Regardless of the method chosen, a model can identify relationships and provide new insights. This ability gives rise to a wide range of possible uses:

  • Early warning systems in mechanical engineering in which the system learns to interpret the mechanisms that lead to machine failure at an early stage (predictive maintenance).

  • The partially or fully automatic recognition of relevant text passages in unstructured documents, for example in the process of reporting damage in insurance companies.

  • Automatic procedures for discovering and preventing acts of fraud in the finance or insurance industry, the so-called fraud detection.

The models can now even be used as an autonomous cameraman. The Essen start-up offers a solution that takes over the camera work during a soccer game. Here an AI model was successfully trained that can independently select relevant camera positions and settings.

The right solution emerges from the right combination

Complex systems usually use different AI methods. The following use case from the banking environment shows how methods interact.

The fund managers in banks rely on in-house advisors for their investment decisions. These experts read and evaluate analyzes, for example on the development of industrial sectors in different regions of the world. However, it is almost impossible for individuals or teams to keep an eye on all the relevant sources of information and then to be able to access the relevant knowledge about the relationships. AI processes make it possible to analyze reports automatically and then make the content available in the form of natural speech output.

With the help of methods of natural language processing, texts are analyzed and information is extracted that can be processed by machines, that is: that can be "understood" by machines. In contrast to most people, a text simply represents a set of characters without meaning (semantics) for a machine. The information obtained in this way is fed into a system. This contains a complex model that can suggest investment decisions.

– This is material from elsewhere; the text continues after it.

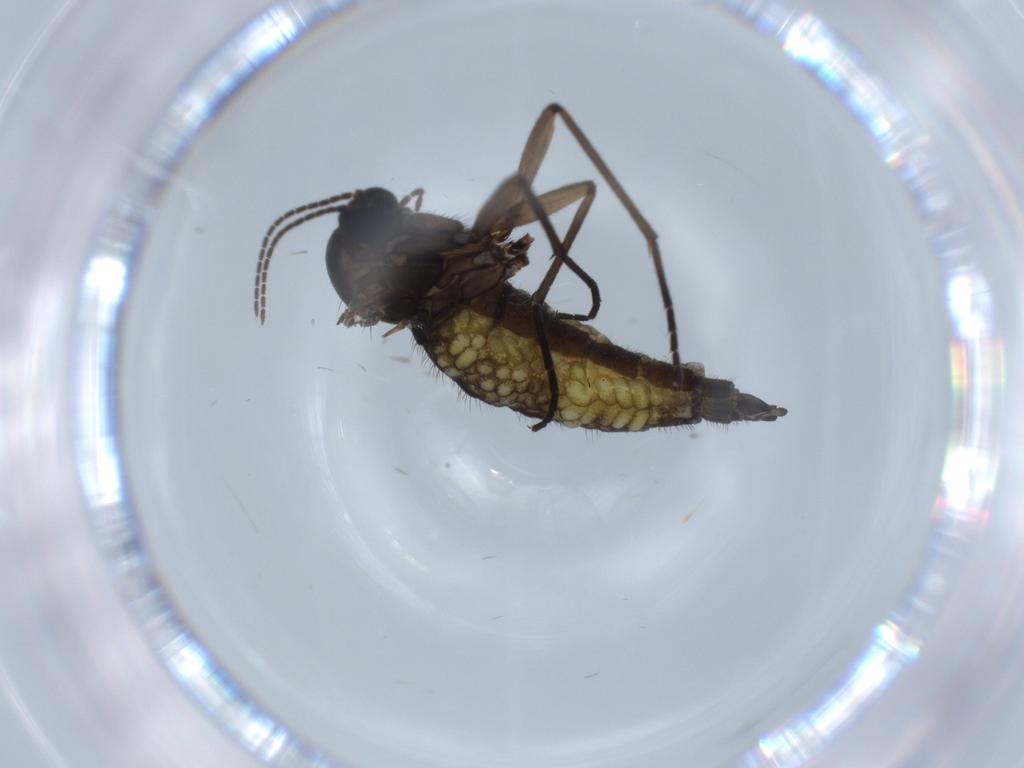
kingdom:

The financial experts can send the request for an investment recommendation in the form of natural language: "Please give me an investment recommendation with a focus on Asian markets in the 'income-oriented' risk class." The voice signal is then translated into text using the same processes that systems such as Amazon Alexa, Google Home, Apple Siri or Microsoft Cortana use. This is mostly machine learning based on neural networks. In the text recorded in this way, the system then recognizes the aim of the questioner, the so-called intent. The knowledge representation system generates the investment recommendation from this intent, which is then read out.

In this use case alone, methods of natural language processing, knowledge representation and machine learning work together to provide the desired functions.

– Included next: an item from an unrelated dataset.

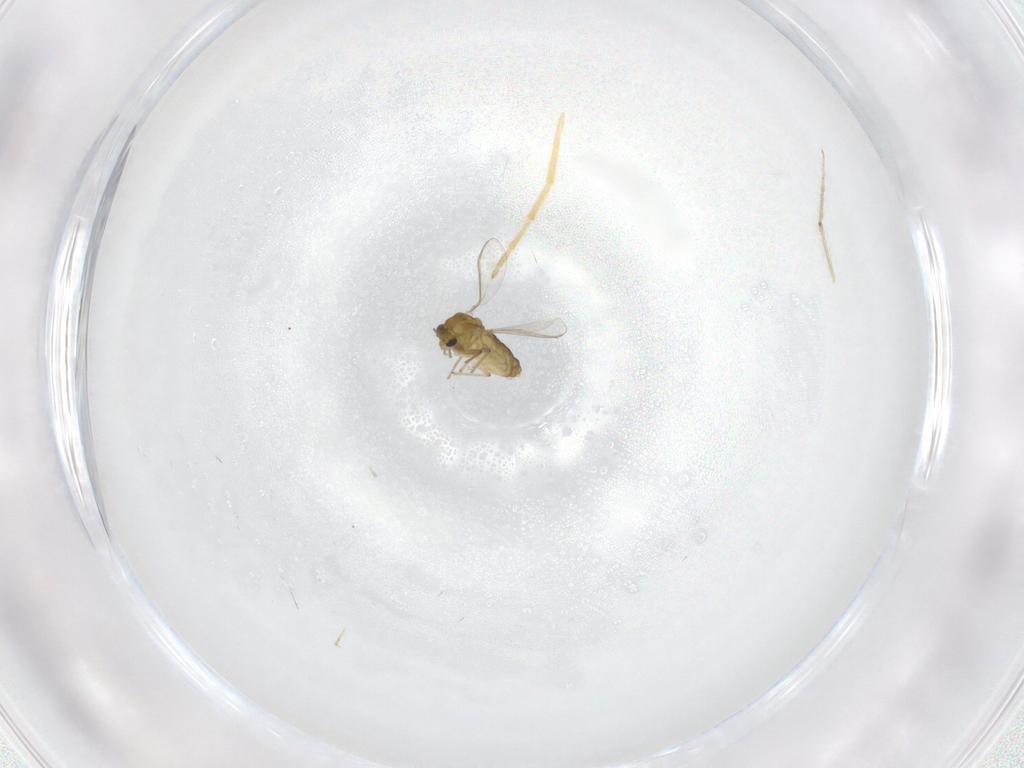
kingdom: Animalia
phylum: Arthropoda
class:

Differentiate clearly when planning

The examples and explanations show that there are a number of different methods, processes and technologies behind the topic of AI. In order for a project to achieve the desired success and meet all regulatory requirements, the parties involved must differentiate clearly during planning. It is crucial to select individual components in such a way that they all meet the requirements for transparency and traceability. Often there is more than one path to the goal - but not all paths are open to a company.